Well this all seems doom and gloom. If people resist change under these circumstances and to these varying degrees just when do they accept change? Fortunately there are many circumstances where people are supportive of change and by knowing about them we can try to ensure they are present and stack the deck in our favour.
Triggers for Change Acceptance
People will accept changes when the following feelings are present:
• When the change is seen as a personal gain: in security, money, authority, status or prestige, responsibility, working conditions, achievement
• Provides a new challenge and reduces boredom – when we create more interesting work
• Opportunities to influence the change initiative – when we involve people in the changes
• Timing: the time is right for organizational change
• Source of the change initiative is liked and respected
• The approach of the change and how it is implemented appeals to us – when they buy into the approach being taken
Be sure to check back for Part 3 when I will explain a joint Action and Human centred process that taps into these change accepters to create low friction changes. I will also cover institutionalizing changes so that they stick after the change agents have left and provide some tools to help people adapt to new work processes.
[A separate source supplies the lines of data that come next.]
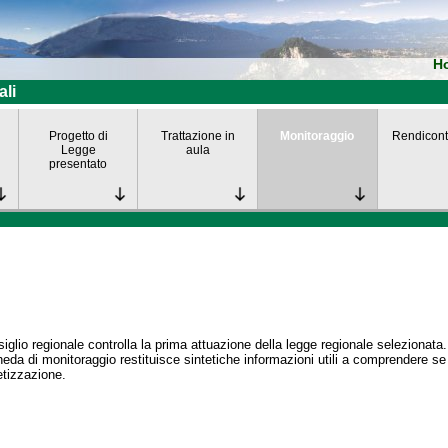
H
ali
Progetto di
Trattazione in
Monitoraggio
Rendicont
Legge
aula
presentato
siglio regionale controlla la prima attuazione della legge regionale selezionata.
eda di monitoraggio restituisce sintetiche informazioni utili a comprendere s
tizzazione.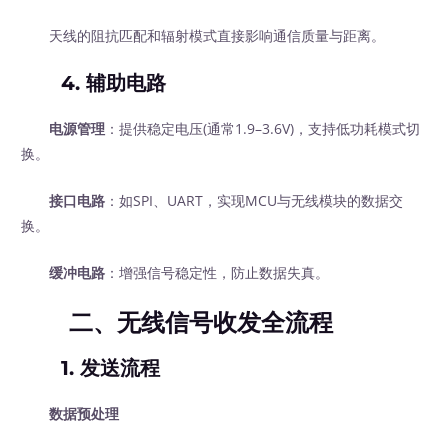
天线的阻抗匹配和辐射模式直接影响通信质量与距离。
4.
辅助电路
电源管理
：提供稳定电压(通常1.9–3.6V)，支持低功耗模式切
换。
接口电路
：如SPI、UART，实现MCU与无线模块的数据交
换。
缓冲电路
：增强信号稳定性，防止数据失真。
二、无线信号收发全流程
1.
发送流程
数据预处理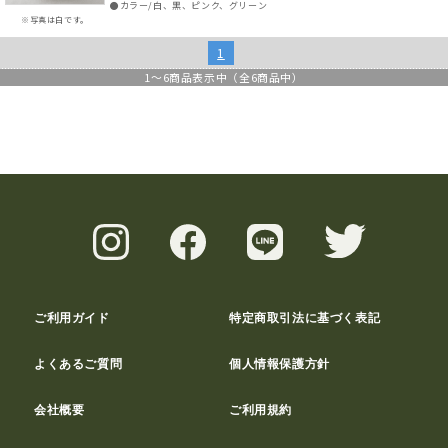
●カラー/白、黒、ピンク、グリーン
※写真は白です。
1
1
～
6
商品表示中（全
6
商品中）
ご利用ガイド
特定商取引法に基づく表記
よくあるご質問
個人情報保護方針
会社概要
ご利用規約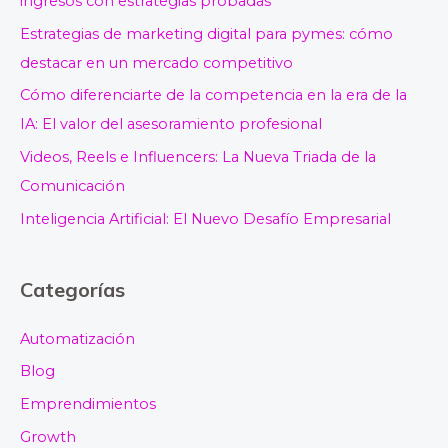
ingresos con estrategias probadas
Estrategias de marketing digital para pymes: cómo
destacar en un mercado competitivo
Cómo diferenciarte de la competencia en la era de la
IA: El valor del asesoramiento profesional
Videos, Reels e Influencers: La Nueva Triada de la
Comunicación
Inteligencia Artificial: El Nuevo Desafío Empresarial
Categorías
Automatización
Blog
Emprendimientos
Growth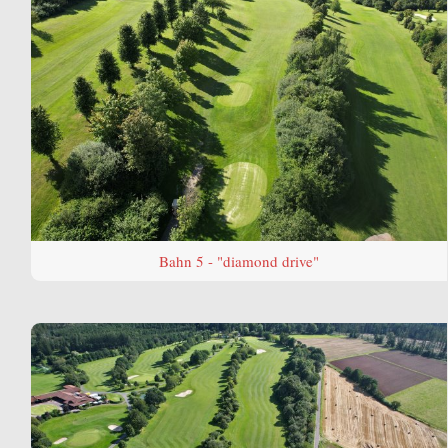
Bahn 5 - "diamond drive"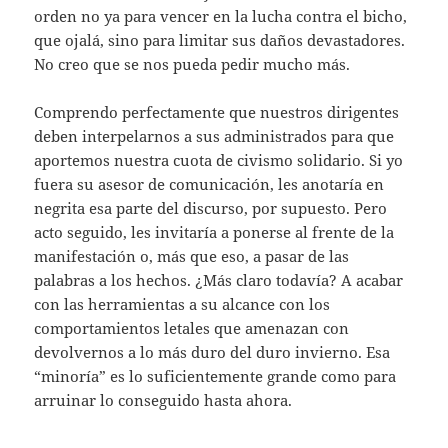
orden no ya para vencer en la lucha contra el bicho,
que ojalá, sino para limitar sus daños devastadores.
No creo que se nos pueda pedir mucho más.
Comprendo perfectamente que nuestros dirigentes
deben interpelarnos a sus administrados para que
aportemos nuestra cuota de civismo solidario. Si yo
fuera su asesor de comunicación, les anotaría en
negrita esa parte del discurso, por supuesto. Pero
acto seguido, les invitaría a ponerse al frente de la
manifestación o, más que eso, a pasar de las
palabras a los hechos. ¿Más claro todavía? A acabar
con las herramientas a su alcance con los
comportamientos letales que amenazan con
devolvernos a lo más duro del duro invierno. Esa
“minoría” es lo suficientemente grande como para
arruinar lo conseguido hasta ahora.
Thank you for a great post. I can certainly relate to the challenges of not falling into Mistake #9 & 10. Identifying the stakeholders, understanding their interests and concerns, and finding ways to resolve the differences can be challenging. In a large corporation with an established checkpoint process (such as stage-gate), stakeholders are often part of the cross-functional teams (Customer Support, Marketing, Operations, Learning Products, ...) with their own internal processes and schedules. Even without a good imagination, I think one can easily see Mistakes 11 & 12 emerging in this scenario. At the end, success is not impossible to achieve, however does require good listening, communication and negotiation techniques. I look forward to reading Part 3.